> _Problem description_:
Of the records below, reproduce only the span that opens with the line containing "[550,173,583,186] script ->" and closes with the last line.
------
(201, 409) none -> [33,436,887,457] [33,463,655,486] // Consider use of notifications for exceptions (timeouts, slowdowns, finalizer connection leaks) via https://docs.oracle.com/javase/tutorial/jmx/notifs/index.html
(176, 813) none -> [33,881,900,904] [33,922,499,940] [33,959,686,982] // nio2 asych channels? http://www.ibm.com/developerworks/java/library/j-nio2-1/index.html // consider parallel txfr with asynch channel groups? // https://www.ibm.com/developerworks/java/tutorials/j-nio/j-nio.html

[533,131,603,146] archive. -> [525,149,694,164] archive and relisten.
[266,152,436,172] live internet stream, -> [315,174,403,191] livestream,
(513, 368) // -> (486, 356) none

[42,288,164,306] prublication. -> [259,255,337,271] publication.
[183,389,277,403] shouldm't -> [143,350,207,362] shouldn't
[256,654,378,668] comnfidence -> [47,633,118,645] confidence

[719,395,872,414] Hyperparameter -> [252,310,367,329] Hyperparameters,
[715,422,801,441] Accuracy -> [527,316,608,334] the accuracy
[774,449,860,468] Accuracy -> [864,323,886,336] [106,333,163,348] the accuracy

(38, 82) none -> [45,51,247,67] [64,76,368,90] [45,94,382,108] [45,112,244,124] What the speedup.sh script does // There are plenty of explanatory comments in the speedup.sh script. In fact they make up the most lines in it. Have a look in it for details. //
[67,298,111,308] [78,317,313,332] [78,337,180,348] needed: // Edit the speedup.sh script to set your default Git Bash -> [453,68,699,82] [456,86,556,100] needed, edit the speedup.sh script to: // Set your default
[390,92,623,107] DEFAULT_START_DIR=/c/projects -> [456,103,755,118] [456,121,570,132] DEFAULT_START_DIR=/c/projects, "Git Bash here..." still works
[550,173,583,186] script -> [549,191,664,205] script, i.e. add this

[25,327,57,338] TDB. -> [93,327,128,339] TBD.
------
> _Finished task_:
[550,173,583,186] script -> [549,191,664,205] script, i.e. add this

[25,327,57,338] TDB. -> [93,327,128,339] TBD.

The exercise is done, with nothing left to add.